[Saved entries]
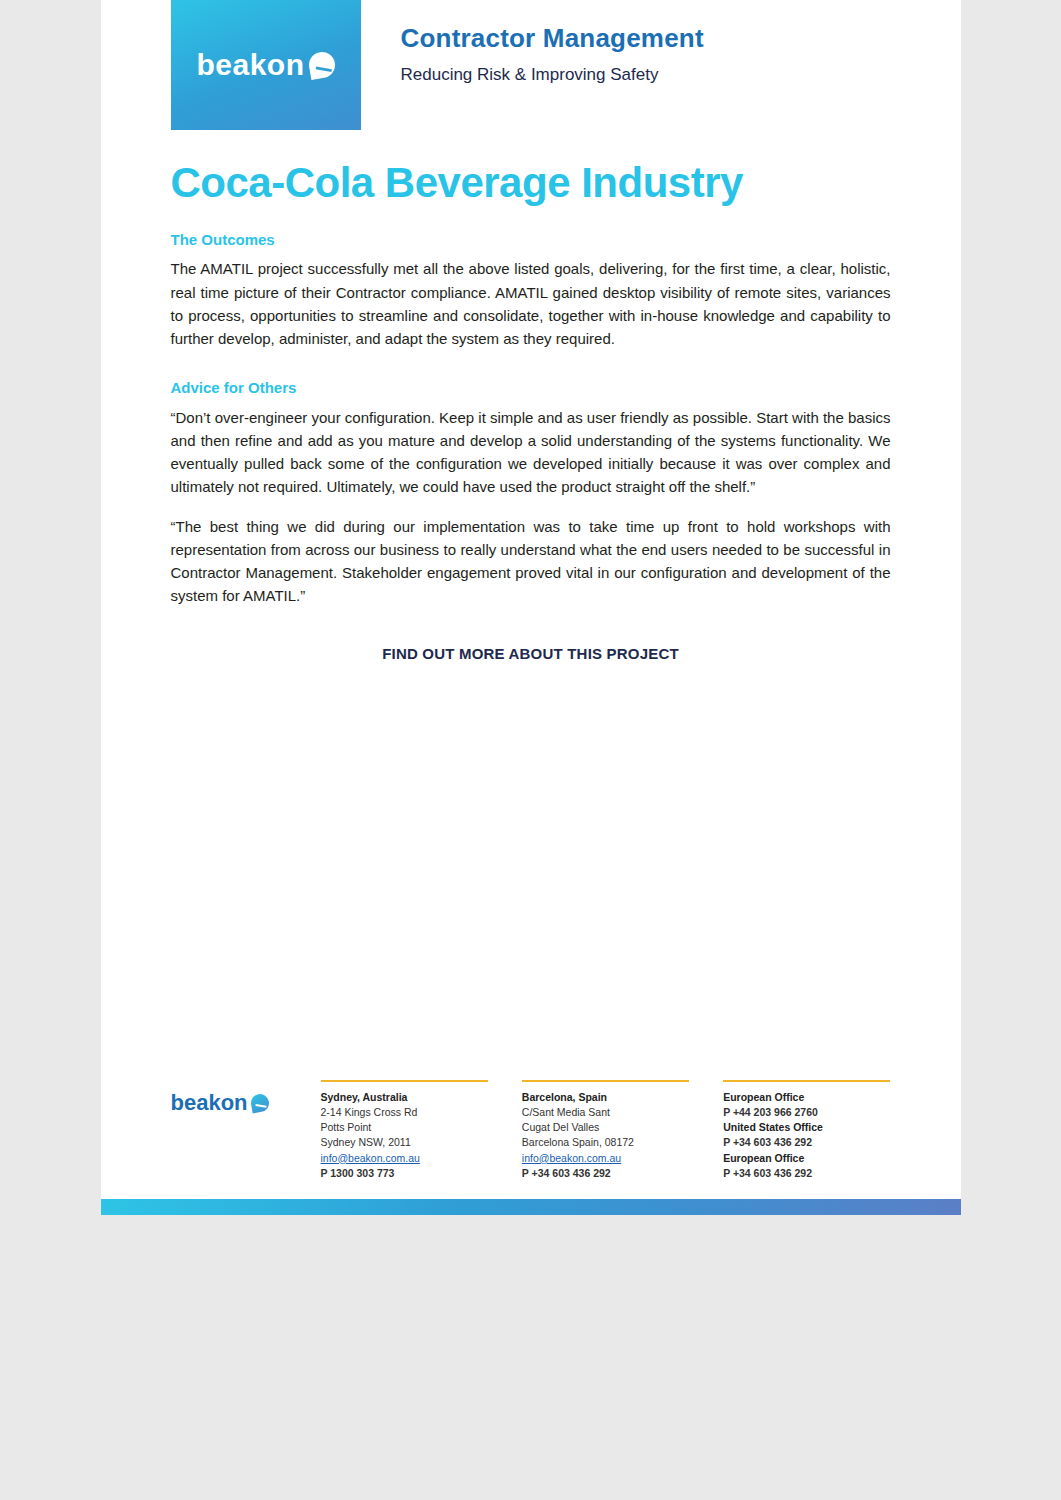beakon
Contractor Management
Reducing Risk & Improving Safety
Coca-Cola Beverage Industry
The Outcomes
The AMATIL project successfully met all the above listed goals, delivering, for the first time, a clear, holistic, real time picture of their Contractor compliance. AMATIL gained desktop visibility of remote sites, variances to process, opportunities to streamline and consolidate, together with in-house knowledge and capability to further develop, administer, and adapt the system as they required.
Advice for Others
“Don’t over-engineer your configuration. Keep it simple and as user friendly as possible. Start with the basics and then refine and add as you mature and develop a solid understanding of the systems functionality. We eventually pulled back some of the configuration we developed initially because it was over complex and ultimately not required. Ultimately, we could have used the product straight off the shelf.”
“The best thing we did during our implementation was to take time up front to hold workshops with representation from across our business to really understand what the end users needed to be successful in Contractor Management. Stakeholder engagement proved vital in our configuration and development of the system for AMATIL.”
FIND OUT MORE ABOUT THIS PROJECT
beakon
Sydney, Australia 2-14 Kings Cross Rd
Potts Point
Sydney NSW, 2011
info@beakon.com.au
P 1300 303 773
Barcelona, Spain C/Sant Media Sant
Cugat Del Valles
Barcelona Spain, 08172
info@beakon.com.au
P +34 603 436 292
European Office P +44 203 966 2760
United States Office P +34 603 436 292
European Office P +34 603 436 292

### [What is expected]
The records must be copied with no word altered, and without their pictures.

### [Exercise output]
beakon
Contractor Management
Reducing Risk & Improving Safety
Coca-Cola Beverage Industry
The Outcomes
The AMATIL project successfully met all the above listed goals, delivering, for the first time, a clear, holistic, real time picture of their Contractor compliance. AMATIL gained desktop visibility of remote sites, variances to process, opportunities to streamline and consolidate, together with in-house knowledge and capability to further develop, administer, and adapt the system as they required.
Advice for Others
“Don’t over-engineer your configuration. Keep it simple and as user friendly as possible. Start with the basics and then refine and add as you mature and develop a solid understanding of the systems functionality. We eventually pulled back some of the configuration we developed initially because it was over complex and ultimately not required. Ultimately, we could have used the product straight off the shelf.”
“The best thing we did during our implementation was to take time up front to hold workshops with representation from across our business to really understand what the end users needed to be successful in Contractor Management. Stakeholder engagement proved vital in our configuration and development of the system for AMATIL.”
FIND OUT MORE ABOUT THIS PROJECT
beakon
Sydney, Australia 2-14 Kings Cross Rd
Potts Point
Sydney NSW, 2011
info@beakon.com.au
P 1300 303 773
Barcelona, Spain C/Sant Media Sant
Cugat Del Valles
Barcelona Spain, 08172
info@beakon.com.au
P +34 603 436 292
European Office P +44 203 966 2760
United States Office P +34 603 436 292
European Office P +34 603 436 292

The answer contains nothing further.